Вдалеке замелькали стеклянные осколки фар междугороднего автобуса. Желтый "Пазик" пылил из Жупела в Жофран.
- Садимся, Сережа, в автобус, у тебя остались деньги?
Астроном похлопал себя по карманам. В правом звякнула мелочь.
- Перебинтуй зуб, будто у тебя флюс, а я спрячусь в повязке, - попросил человечек. - Если что, буду тебе подсказывать.
Сергей Сергеевич поднял с земли нечистый лоскут какой-то дерюги и, положив туда Жан-Пьера, аккуратно перевязал себе челюсть.
- Вот теперь все в порядке, - пропищал человечек.
"Пазик" остановился перед астроном. Хриплые дверцы автобуса выплюнули двух старух, как говорится, родившихся задолго до теории диалектического материализма товарища Маркса. Одна держала в руке черный старорежимный зонт, скрывающий добрую половину ее лица. Другая, тащила на коротком поводке микроскопическую болонку с длинным, зеленым хвостом, усеянным сотней ядовитых шипов. До революции болонки пользовались большим спросом среди пожилых дам и молоденьких гимназисток. Они ревниво охраняли честь своих хозяек, при всяком удобном случае пуская в ход свои шипы.
- Я же говорила вам, Анна Александровна, что кондуктор хам, мошенник и вор, - беззубым ртом шамкала дама с зонтиком.
- А вы предлагали потратить целое состояние на такси, Иветта Изольдовна? - парировала хозяйка болонки.

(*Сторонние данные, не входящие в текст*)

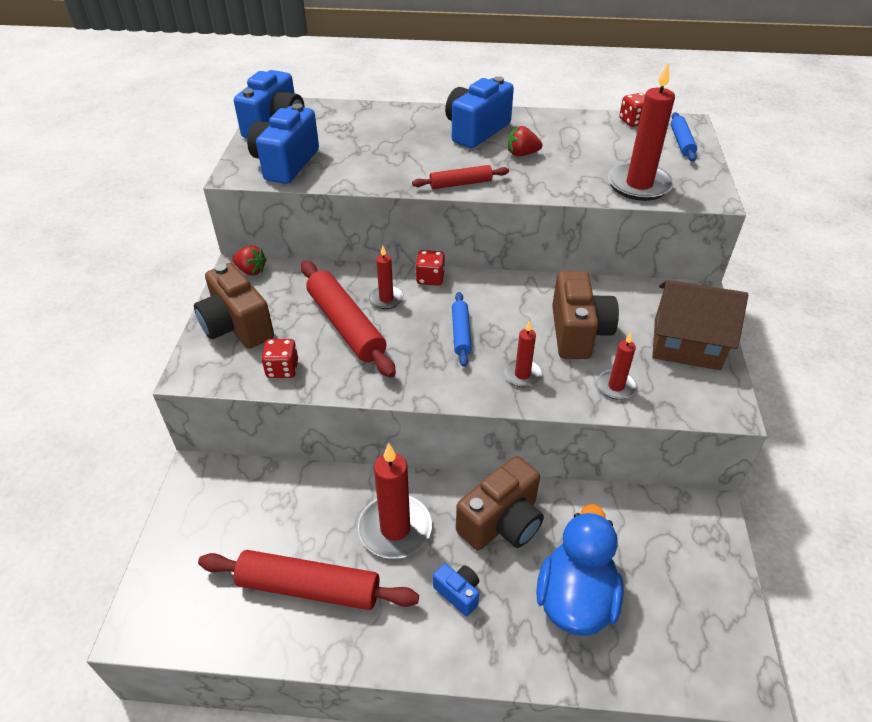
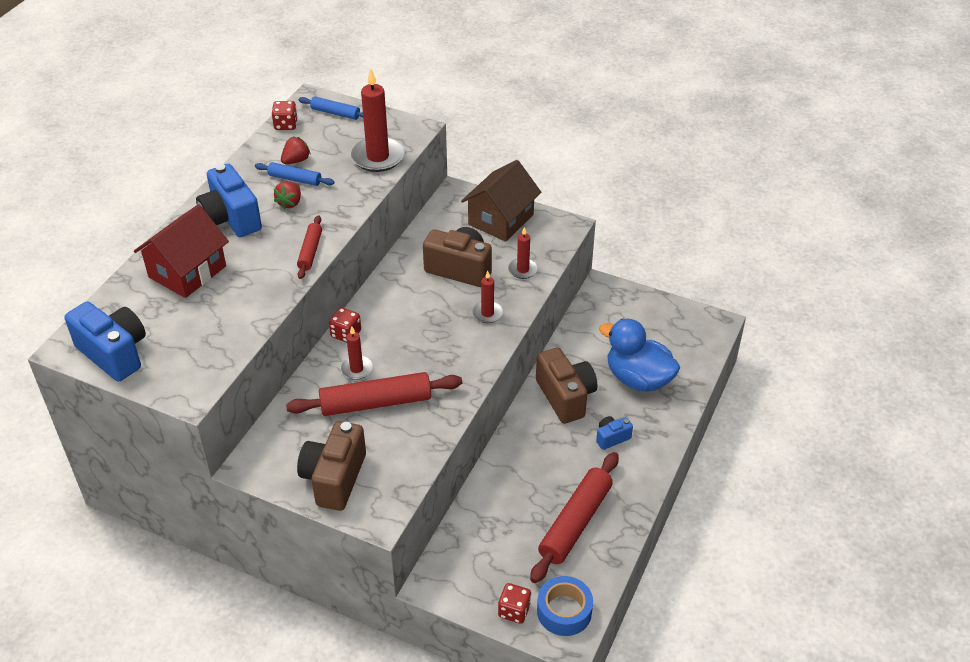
camera: 70 degrees left, 0 degrees up
(176, 611) = (564, 611): none -> blue tape
(237, 326) = (334, 478): brown camera -> brown camera turned 120 degrees clockwise
(251, 270) = (256, 457): red strawberry -> red strawberry (296, 160)
(282, 369) = (407, 455): red dice -> red dice (514, 611)
(286, 164) = (196, 357): blue camera -> none
(392, 130) = (187, 271): none -> red house
(395, 529) = (545, 459): red candle -> none
(461, 333) = (425, 334): blue rolling pin -> blue rolling pin (295, 179)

Сергей Сергеевич на всякий случай посторонился, обратив внимание на злобную зеленую рожу болонки, покрытую старческими фурункулами и чирьями.
- Ты едешь, служивый, или так и будешь стоять? - водитель - безрукий инвалид в тельняшке и бескозырке дыхнул на астронома перегаром.
Сергей Сергеевич первый раз в жизни видел водителя автобуса без рук. Культи прятались в рукавах тельняшки, подвязанные кусочками цветной ленты. На черной ленте бескозырки с большим трудом читалась надпись: "ВАРЯГЪ". Лицо странного водителя-моряка было испещрено ужасными шрамами. Правого глаза не было и вовсе. Его разрезал толстый, белый рубец под которым с трудом угадывалось заплывшее веко. Коричневые зубы сжимали окурок истлевшей папиросы. Взгляд Сергея Сергеевича скользнул ниже и, о боже, у матросика не было и ног!